Once you find the line with "micrograph reveals staining" in the data that follows, repeat it and every line after it exactly, through the line with "high-resolution histopathology image".
== Segment start ==
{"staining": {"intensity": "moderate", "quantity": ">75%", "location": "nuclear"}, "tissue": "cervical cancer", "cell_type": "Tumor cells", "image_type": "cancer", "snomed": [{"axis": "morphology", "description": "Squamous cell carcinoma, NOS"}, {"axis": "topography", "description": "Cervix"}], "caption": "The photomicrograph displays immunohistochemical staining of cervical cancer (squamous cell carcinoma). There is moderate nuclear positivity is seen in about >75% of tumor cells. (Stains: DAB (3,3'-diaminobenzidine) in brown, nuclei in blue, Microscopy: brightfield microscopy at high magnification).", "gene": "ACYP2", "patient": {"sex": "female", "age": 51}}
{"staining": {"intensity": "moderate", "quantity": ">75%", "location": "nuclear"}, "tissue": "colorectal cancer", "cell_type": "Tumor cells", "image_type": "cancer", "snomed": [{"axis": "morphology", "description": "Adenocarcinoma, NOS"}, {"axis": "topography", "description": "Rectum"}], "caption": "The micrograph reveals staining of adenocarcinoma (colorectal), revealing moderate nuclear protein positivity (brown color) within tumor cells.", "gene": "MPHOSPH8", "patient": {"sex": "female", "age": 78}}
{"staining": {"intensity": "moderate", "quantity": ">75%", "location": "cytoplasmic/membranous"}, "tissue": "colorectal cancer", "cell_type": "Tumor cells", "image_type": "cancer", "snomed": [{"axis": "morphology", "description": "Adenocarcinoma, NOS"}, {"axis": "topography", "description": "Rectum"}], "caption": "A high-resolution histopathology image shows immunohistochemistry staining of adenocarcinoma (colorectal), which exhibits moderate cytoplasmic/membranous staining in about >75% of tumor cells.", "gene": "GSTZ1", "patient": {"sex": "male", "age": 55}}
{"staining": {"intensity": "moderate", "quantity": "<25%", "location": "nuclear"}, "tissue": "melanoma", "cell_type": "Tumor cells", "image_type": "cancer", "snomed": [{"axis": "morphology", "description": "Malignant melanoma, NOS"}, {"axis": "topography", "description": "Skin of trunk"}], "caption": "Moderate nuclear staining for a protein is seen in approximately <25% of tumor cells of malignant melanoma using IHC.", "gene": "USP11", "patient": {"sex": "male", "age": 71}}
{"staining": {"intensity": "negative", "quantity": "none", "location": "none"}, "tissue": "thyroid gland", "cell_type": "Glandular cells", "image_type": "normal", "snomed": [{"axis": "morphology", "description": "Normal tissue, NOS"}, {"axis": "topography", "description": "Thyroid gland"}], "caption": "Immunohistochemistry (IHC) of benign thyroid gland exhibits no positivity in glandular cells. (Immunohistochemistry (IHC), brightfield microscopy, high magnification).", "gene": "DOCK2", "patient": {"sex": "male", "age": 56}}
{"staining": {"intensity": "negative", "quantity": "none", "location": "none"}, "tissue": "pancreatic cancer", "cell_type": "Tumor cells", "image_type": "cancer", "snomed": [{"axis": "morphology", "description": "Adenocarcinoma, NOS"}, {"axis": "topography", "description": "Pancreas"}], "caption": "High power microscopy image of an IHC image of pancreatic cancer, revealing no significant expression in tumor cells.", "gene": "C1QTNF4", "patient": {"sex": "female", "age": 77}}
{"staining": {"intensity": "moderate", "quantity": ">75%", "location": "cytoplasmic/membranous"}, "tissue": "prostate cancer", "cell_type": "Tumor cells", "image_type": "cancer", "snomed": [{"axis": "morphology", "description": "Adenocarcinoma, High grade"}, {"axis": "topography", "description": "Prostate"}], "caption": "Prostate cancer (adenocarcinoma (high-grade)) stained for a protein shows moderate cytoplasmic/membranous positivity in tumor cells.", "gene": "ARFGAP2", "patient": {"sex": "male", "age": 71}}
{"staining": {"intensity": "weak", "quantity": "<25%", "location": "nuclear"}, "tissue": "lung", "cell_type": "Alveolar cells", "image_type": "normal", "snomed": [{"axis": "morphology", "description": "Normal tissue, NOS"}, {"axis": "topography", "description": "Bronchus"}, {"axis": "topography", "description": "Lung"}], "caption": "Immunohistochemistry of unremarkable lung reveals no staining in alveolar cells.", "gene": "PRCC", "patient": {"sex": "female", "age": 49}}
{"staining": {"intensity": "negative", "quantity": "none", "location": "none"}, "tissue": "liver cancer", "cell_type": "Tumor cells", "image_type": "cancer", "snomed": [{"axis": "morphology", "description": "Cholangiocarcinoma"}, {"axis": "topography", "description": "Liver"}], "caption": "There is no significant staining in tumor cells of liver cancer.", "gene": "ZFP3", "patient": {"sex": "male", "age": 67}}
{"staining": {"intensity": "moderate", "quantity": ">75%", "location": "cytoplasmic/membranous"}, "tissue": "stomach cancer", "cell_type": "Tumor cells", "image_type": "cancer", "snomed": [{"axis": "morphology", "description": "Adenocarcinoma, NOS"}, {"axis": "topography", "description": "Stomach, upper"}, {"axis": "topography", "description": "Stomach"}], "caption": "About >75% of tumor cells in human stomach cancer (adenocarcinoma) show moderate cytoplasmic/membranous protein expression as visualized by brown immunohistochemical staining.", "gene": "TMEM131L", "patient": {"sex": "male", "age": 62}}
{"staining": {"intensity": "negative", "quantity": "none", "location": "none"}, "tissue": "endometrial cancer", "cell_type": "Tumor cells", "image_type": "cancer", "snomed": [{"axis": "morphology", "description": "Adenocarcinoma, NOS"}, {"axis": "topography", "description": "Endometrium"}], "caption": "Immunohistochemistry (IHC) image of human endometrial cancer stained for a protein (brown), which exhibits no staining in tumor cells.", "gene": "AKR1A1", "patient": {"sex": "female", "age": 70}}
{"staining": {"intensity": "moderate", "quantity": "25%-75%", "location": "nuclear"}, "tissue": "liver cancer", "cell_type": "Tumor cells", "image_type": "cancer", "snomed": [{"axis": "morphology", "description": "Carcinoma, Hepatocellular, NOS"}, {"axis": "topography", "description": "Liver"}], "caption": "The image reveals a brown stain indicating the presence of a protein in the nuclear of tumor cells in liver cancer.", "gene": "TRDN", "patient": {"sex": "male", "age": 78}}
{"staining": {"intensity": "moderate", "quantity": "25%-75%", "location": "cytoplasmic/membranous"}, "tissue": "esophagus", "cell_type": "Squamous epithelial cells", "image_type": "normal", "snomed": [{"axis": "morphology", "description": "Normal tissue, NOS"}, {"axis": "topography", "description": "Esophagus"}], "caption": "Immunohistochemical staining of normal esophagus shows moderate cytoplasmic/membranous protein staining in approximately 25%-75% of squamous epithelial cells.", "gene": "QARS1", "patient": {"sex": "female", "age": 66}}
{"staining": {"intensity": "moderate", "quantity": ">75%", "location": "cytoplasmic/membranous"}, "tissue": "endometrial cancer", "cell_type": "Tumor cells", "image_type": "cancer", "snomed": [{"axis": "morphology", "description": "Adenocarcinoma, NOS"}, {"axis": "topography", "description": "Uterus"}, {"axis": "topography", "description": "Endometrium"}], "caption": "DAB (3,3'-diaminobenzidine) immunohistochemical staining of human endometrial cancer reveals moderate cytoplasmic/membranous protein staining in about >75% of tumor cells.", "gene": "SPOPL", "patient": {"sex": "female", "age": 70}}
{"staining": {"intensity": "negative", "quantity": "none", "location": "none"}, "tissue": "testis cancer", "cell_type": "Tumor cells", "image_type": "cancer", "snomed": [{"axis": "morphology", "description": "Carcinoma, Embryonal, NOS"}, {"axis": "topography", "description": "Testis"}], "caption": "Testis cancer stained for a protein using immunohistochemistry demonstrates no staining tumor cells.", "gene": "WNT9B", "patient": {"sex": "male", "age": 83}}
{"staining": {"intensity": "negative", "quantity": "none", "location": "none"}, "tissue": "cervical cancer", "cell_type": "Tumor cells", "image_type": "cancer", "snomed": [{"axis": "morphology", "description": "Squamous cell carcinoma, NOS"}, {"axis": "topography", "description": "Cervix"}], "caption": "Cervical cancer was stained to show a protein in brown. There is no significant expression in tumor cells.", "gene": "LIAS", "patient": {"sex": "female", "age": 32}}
== Segment end ==
▶ Answer space:
{"staining": {"intensity": "moderate", "quantity": ">75%", "location": "nuclear"}, "tissue": "colorectal cancer", "cell_type": "Tumor cells", "image_type": "cancer", "snomed": [{"axis": "morphology", "description": "Adenocarcinoma, NOS"}, {"axis": "topography", "description": "Rectum"}], "caption": "The micrograph reveals staining of adenocarcinoma (colorectal), revealing moderate nuclear protein positivity (brown color) within tumor cells.", "gene": "MPHOSPH8", "patient": {"sex": "female", "age": 78}}
{"staining": {"intensity": "moderate", "quantity": ">75%", "location": "cytoplasmic/membranous"}, "tissue": "colorectal cancer", "cell_type": "Tumor cells", "image_type": "cancer", "snomed": [{"axis": "morphology", "description": "Adenocarcinoma, NOS"}, {"axis": "topography", "description": "Rectum"}], "caption": "A high-resolution histopathology image shows immunohistochemistry staining of adenocarcinoma (colorectal), which exhibits moderate cytoplasmic/membranous staining in about >75% of tumor cells.", "gene": "GSTZ1", "patient": {"sex": "male", "age": 55}}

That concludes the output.